Boeing says it will deploy a 737 MAX software “enhancement” across the fleet in the coming weeks incorporating feedback “received from our customers.”
According to the company, FAA will also mandate the change in an airworthiness directive (AD) “no later than April.”
The statement comes in the aftermath of two 737 MAX 8 crashes in less than five months involving Lion Air and Ethiopian Airlines aircraft. Since the March 10 crash of Ethiopian’s flight 302, a growing number of civil aviation authorities and airlines have grounded their MAX fleets.
United Kingdom and seventeen countries across the world have suspended Boeing’s 737 Max 8 planes from operating.
The U.K. Civil Aviation Authority said on Tuesday it banned all Boeing 737 MAX Aircraft planes from its airspace after the fatal Ethiopian Airlines crash that killed 157 people this weekend.

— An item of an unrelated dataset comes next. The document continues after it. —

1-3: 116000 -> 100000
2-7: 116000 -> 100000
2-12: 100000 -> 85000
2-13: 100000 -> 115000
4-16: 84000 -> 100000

Britain’s aviation regulator has already taken action. In the absence of sufficient information from the Ethiopian Airlines plane’s flight-data recorder, the Civil Aviation Authority has issued instructions “to stop any commercial passenger flights from any operator arriving, departing or overflying U.K. airspace,” it said in a statement Tuesday.

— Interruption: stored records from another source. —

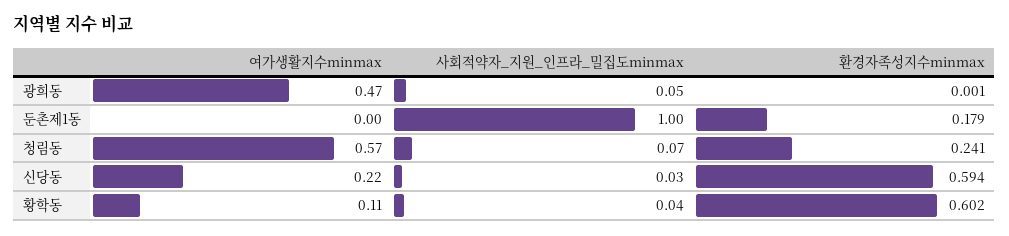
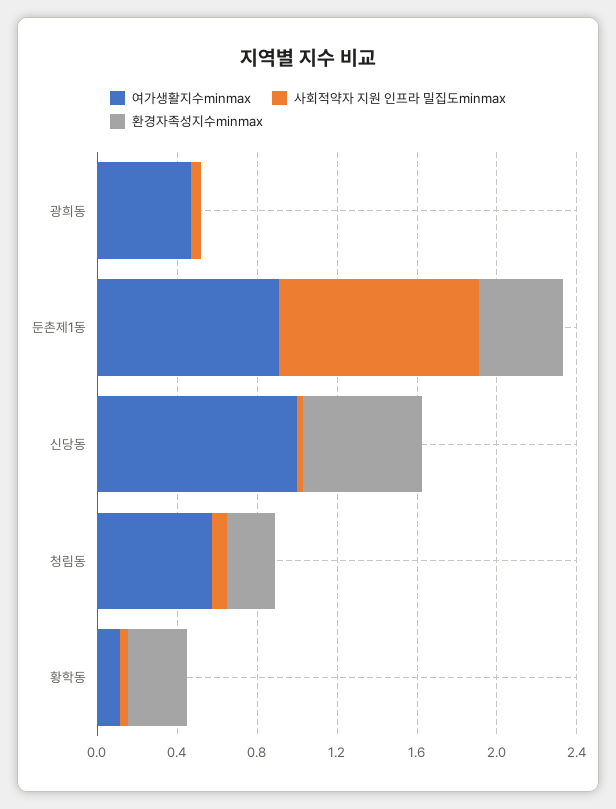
여가생활지수minmax, 둔촌제1동: 0 -> 0.9
환경자족성지수minmax, 둔촌제1동: 0.179 -> 0.4
여가생활지수minmax, 신당동: 0.22 -> 1
환경자족성지수minmax, 황학동: 0.602 -> 0.3

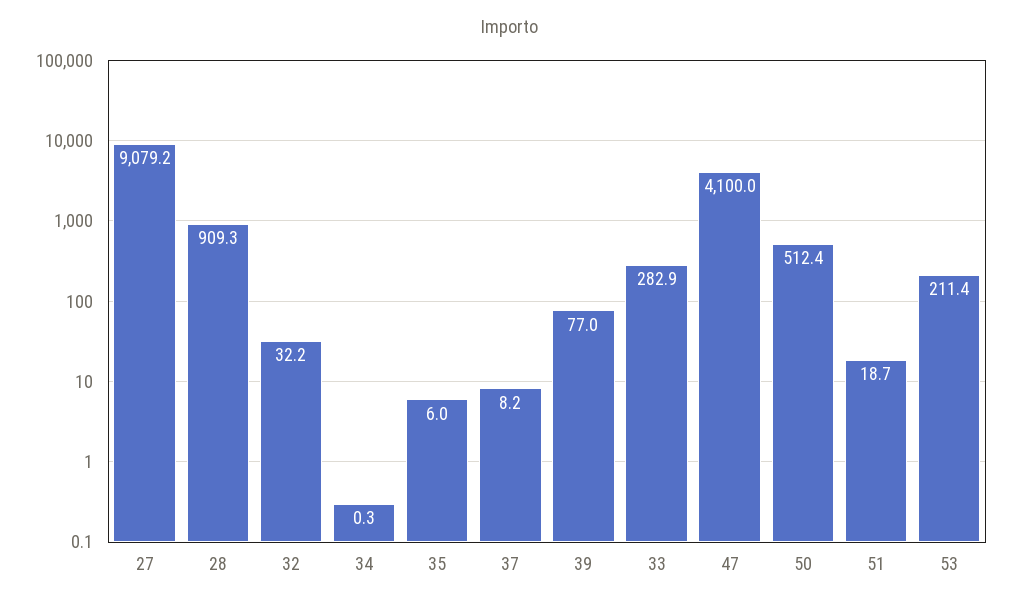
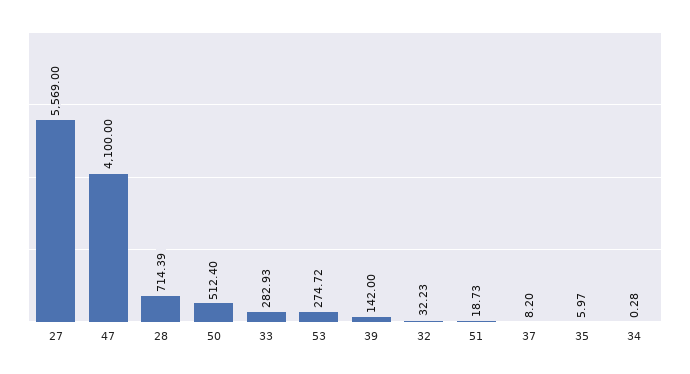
27: 9079.2 -> 5569
28: 909.3 -> 714.39
39: 77 -> 142
53: 211.4 -> 274.72

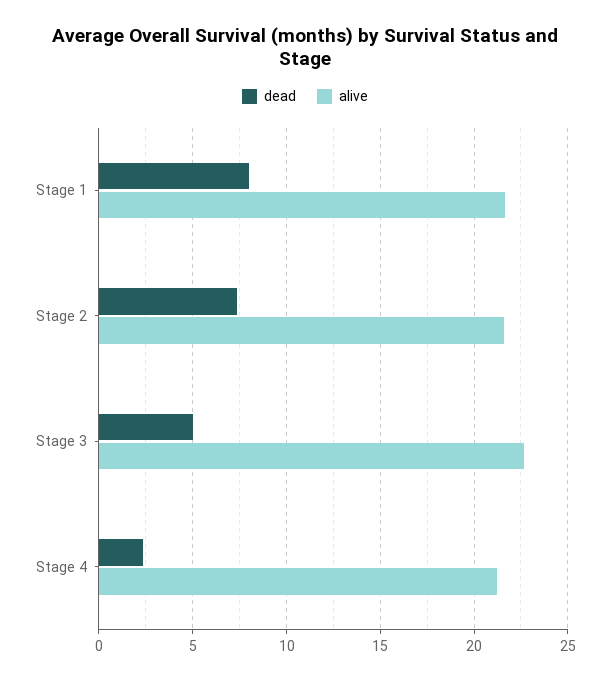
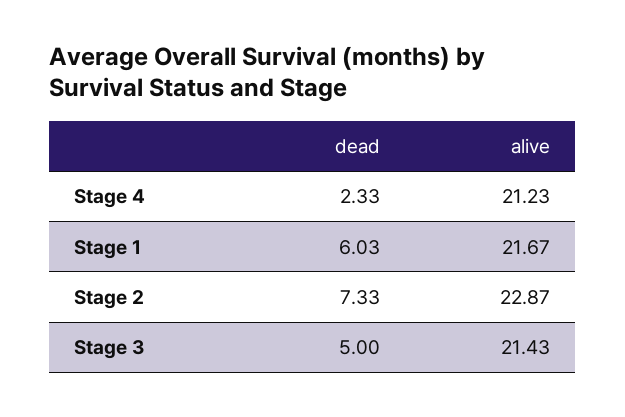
dead, Stage 1: 8 -> 6.03
alive, Stage 2: 21.5 -> 22.87
alive, Stage 3: 22.5 -> 21.43

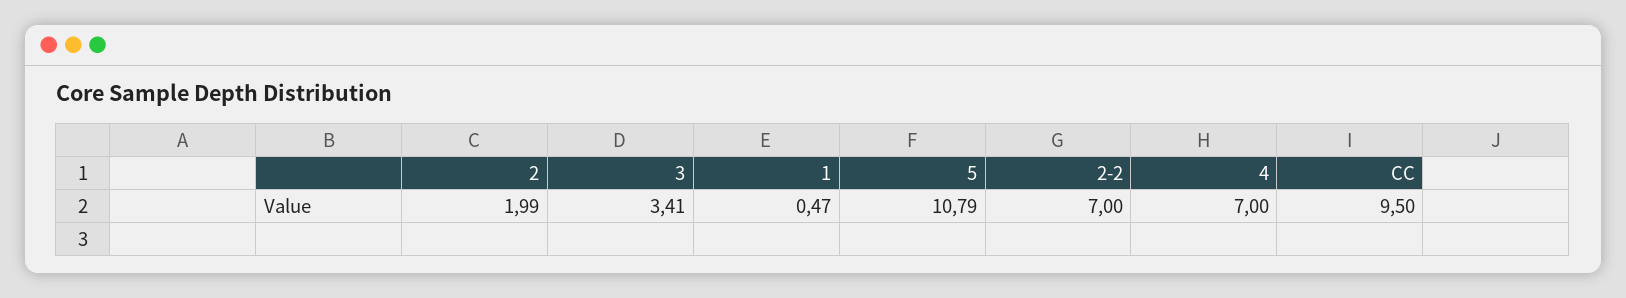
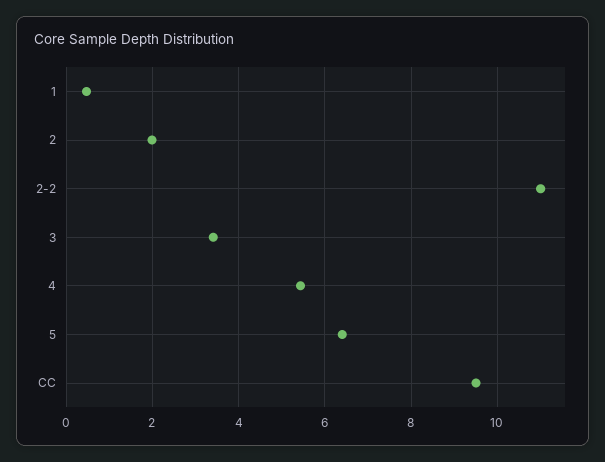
5: 10.79 -> 6.4
2-2: 7 -> 11
4: 7 -> 5.4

Other countries that have grounded the aircraft include China, Germany, France, Mexico, Brazil, Argentina, Indonesia, Turkey, Ireland, Australia, Ethiopia, South Africa, Malaysia, Singapore, Oman, Morocco and Mongolia.
The Oct. 29 crash of Lion Air flight 610 appears to be linked to maintenance practices, erroneous speed data input to and pilot confusion about the handling of the maneuvering characteristics augmentation system (MCAS), a new flight control law introduced on the MAX.
But that investigation is ongoing and there is no indication so far that MCAS played a role in the March 10 Ethiopian accident. Both the flight data and cockpit voice recorder have been recovered from the Ethiopian aircraft wreckage, but data analysis has yet to take place.
FAA stated March 11 that “this investigation has just begun and to date we have not been provided data to draw any conclusions or take any actions.” The authority issued a Continued Airworthiness Notification to the International Community (CANIC).
According to Boeing, the enhancements include updates to “the MCAS flight control law, pilot displays, operation manuals and crew training. The enhanced flight control law incorporates angle of attack inputs, limits stabilizer trim commands in response to an erroneous angle of attack reading and provides a limit to the stabilizer command in order to retain elevator authority.”
Boeing said MCAS was initially introduced to improve handling characteristics and decrease pitch-up tendency “at elevated angles of attack” but not “in normal flight.” The company stressed in its statement that “the pilot will always be able to override the flight control law using electric trim or manual. In addition, it can be controlled through the use of the existing runaway stabilizer.